* **Selected text**

Investing For Beginners – How I Make $15K per Week from Stocks

Investing can be a daunting and complex world for beginners. It’s a world of opportunities, but also one filled with uncertainties and risks. In this article, we will talk about valuable insights into stock market investing, shared by someone who has successfully navigated the stock market. 

We’ll explore topics like why you should invest, how to make money investing in stocks when to start investing, how much to invest, how to buy a stock, how to pick the best stocks, the power of index funds, and addressing the ever-present question: Is investing risky? We’ll also discuss when to sell your stocks.

Let’s get the ball rolling!

Why Should I Invest?

Let’s begin with the personal story of Mervin Tilbury, a hardworking father who juggled a factory job and a side hustle to provide for his family. Mervin, like many people, faced the challenge of inflation eroding the value of his hard-earned money. This story underscores the importance of investing as a means to combat the effects of inflation.

Inflation, the gradual increase in the prices of goods and services over time, erodes the purchasing power of your money. To stay ahead of inflation, you need your money to grow at a rate higher than the average annual inflation rate, which historically averages around 3.8%. Investing in stocks can provide the potential for returns that not only outpace inflation but also generate substantial profits.

How Can I Make Money Investing in Stocks?

The essence of making money through stock investments is twofold. First, as a shareholder, you can profit when the price of the stock increases over time, allowing you to sell it for more than you initially paid. Second, some stocks pay dividends, which are regular payments to shareholders.

Dividends provide an income stream without the need to sell your stock.

The real magic of investing happens when you own a portfolio of stocks that grow at an average rate, such as 10% per year. This consistent growth is fueled by the concept of compound interest, where your earnings generate more earnings. 

Compound interest can turn a modest initial investment into substantial wealth over time.

When Should I Start Investing?

The key to successful investing lies in starting as early as possible. The earlier you begin, the more time your investments have to grow and compound. Starting young also allows you to take on more risk, as you have time to recover from market downturns.

The transcript suggests a structured approach to preparing for investments. First, clear high-interest debt like credit cards. Next, build an emergency fund to cover three to six months of living expenses. These steps ensure you are financially stable before venturing into the stock market.

How Much Should I Invest?

The amount you should invest depends on your circumstances and goals. A rule of thumb, the 70/20/10 rule, can help guide your allocation. It recommends allocating 70% of your income to cover living expenses, 20% for investments, and 10% for discretionary spending. Following this guideline helps balance financial stability and long-term growth.

How Do I Buy a Stock?

Investing in stocks has become increasingly convenient, thanks to a variety of user-friendly investment applications and online platforms. The essential step in this process involves setting up the appropriate type of account, like a Roth IRA or a stocks and shares ISA. These specific accounts are advantageous from a tax perspective, as they often provide tax benefits or exemptions that can enhance your investment returns.

* **Data under study**
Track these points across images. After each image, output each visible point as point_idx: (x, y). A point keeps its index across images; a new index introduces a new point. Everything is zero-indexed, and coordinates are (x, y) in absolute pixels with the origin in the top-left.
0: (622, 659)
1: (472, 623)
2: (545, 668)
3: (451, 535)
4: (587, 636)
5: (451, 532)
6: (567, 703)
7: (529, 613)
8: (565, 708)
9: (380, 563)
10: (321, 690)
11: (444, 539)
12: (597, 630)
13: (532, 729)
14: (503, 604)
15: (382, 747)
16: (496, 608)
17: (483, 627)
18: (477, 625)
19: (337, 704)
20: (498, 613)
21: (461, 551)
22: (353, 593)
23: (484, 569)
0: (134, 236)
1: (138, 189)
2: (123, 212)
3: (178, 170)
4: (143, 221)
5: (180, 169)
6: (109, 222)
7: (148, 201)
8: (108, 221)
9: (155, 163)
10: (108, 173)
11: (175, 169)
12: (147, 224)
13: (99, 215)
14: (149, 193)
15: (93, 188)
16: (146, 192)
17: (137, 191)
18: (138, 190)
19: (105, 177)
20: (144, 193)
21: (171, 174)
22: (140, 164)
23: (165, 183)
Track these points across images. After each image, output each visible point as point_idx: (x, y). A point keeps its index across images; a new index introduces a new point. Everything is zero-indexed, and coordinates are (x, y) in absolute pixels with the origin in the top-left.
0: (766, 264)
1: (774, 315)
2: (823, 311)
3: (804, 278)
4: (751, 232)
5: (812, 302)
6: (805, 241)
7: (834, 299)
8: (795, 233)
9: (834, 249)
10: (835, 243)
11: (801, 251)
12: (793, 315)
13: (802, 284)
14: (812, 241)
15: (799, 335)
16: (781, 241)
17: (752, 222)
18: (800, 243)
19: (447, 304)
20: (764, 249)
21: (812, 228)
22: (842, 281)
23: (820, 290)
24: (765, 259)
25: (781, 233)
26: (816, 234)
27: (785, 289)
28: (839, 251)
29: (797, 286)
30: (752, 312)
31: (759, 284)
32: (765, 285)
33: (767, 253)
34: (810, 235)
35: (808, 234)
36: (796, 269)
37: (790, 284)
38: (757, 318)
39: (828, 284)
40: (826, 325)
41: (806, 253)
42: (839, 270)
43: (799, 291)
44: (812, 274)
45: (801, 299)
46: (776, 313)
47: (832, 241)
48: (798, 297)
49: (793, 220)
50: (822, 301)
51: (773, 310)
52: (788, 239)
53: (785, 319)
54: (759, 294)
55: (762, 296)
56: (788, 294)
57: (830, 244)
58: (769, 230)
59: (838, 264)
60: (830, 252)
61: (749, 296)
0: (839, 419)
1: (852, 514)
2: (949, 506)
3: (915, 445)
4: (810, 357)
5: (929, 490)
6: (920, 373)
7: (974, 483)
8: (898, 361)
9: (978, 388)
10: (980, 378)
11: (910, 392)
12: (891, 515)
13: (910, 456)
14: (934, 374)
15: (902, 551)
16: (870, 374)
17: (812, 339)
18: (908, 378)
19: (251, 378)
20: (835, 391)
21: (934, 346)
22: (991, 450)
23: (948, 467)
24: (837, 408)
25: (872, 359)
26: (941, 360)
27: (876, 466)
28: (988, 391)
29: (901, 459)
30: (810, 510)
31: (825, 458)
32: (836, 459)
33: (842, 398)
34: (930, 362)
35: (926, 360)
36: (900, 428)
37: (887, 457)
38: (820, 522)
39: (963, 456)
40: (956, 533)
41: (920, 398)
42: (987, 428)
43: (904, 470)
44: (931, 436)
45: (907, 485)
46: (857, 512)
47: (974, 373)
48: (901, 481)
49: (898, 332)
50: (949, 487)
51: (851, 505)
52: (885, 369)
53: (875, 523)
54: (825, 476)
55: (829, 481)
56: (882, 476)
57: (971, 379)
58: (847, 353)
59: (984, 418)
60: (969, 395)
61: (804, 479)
---
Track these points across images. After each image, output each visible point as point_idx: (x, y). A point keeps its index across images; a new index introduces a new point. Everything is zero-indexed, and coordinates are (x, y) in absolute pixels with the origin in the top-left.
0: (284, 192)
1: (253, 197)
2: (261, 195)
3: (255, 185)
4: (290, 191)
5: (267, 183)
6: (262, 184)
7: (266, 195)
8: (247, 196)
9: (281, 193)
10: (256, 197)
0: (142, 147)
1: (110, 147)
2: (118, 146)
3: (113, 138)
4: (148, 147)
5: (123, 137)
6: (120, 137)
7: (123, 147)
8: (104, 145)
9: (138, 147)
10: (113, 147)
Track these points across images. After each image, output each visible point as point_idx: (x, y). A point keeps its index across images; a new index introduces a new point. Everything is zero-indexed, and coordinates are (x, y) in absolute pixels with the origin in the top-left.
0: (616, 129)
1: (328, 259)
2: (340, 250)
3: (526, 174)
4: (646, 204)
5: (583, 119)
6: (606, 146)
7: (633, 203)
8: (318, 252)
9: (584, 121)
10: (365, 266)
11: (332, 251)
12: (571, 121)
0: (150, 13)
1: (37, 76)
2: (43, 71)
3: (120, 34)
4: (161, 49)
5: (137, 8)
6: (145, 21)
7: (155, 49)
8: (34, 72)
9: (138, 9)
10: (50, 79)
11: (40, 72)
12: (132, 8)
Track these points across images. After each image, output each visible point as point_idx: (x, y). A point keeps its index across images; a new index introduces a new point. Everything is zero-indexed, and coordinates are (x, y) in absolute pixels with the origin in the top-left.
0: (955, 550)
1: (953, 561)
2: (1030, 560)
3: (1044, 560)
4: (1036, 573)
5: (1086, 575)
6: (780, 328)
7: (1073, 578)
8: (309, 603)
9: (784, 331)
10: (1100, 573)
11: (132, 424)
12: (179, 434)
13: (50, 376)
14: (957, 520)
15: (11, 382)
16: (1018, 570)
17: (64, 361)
...
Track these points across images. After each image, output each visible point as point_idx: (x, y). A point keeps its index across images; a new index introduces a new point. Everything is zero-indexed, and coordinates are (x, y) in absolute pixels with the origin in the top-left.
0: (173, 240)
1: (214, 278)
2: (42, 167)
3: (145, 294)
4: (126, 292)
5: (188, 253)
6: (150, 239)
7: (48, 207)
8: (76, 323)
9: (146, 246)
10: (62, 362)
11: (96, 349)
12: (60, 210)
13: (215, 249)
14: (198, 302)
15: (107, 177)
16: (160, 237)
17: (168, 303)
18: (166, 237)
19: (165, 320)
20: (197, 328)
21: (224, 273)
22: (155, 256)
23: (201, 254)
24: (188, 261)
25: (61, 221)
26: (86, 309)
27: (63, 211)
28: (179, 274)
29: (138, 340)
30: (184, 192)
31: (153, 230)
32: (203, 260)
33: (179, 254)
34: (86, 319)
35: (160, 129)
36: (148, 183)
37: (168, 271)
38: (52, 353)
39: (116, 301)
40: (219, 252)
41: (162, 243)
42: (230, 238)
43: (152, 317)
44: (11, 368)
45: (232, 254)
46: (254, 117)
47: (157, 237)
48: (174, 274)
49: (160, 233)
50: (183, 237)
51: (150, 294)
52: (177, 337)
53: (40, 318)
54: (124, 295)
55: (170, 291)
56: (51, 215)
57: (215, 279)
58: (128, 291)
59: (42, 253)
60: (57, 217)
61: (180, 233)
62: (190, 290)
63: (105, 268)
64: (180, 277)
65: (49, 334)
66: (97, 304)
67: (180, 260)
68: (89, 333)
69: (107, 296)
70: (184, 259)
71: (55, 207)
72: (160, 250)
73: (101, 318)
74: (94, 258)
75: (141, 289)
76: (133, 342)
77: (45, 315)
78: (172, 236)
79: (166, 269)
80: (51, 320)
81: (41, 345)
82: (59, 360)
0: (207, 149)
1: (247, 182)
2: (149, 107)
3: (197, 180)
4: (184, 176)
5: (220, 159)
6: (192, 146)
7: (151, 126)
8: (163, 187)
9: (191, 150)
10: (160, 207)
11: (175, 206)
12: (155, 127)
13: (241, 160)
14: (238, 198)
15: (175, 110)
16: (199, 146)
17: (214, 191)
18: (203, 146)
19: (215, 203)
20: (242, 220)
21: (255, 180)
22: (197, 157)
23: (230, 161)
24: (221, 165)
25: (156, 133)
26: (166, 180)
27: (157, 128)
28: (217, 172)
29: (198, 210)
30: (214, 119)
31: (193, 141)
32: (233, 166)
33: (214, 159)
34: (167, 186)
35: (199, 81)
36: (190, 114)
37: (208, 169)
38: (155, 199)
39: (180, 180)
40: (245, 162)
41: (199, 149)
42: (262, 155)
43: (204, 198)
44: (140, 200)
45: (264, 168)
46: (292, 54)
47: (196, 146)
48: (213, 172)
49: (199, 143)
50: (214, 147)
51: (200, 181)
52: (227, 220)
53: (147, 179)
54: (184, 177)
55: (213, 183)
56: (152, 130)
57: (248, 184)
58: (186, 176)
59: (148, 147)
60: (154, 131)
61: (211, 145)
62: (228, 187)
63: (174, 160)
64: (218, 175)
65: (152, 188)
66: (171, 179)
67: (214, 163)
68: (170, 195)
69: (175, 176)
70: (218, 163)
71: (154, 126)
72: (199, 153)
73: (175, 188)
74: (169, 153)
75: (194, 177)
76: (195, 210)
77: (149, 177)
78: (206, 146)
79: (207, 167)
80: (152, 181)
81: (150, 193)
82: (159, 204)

* **What is being asked**
Can you rewrite the investing article from "The real magic" up to and including "wealth over time.", substituting "returns" for "earnings"?

* **Task solution**
The real magic of investing happens when you own a portfolio of stocks that grow at an average rate, such as 10% per year. This consistent growth is fueled by the concept of compound interest, where your returns generate more returns. 

Compound interest can turn a modest initial investment into substantial wealth over time.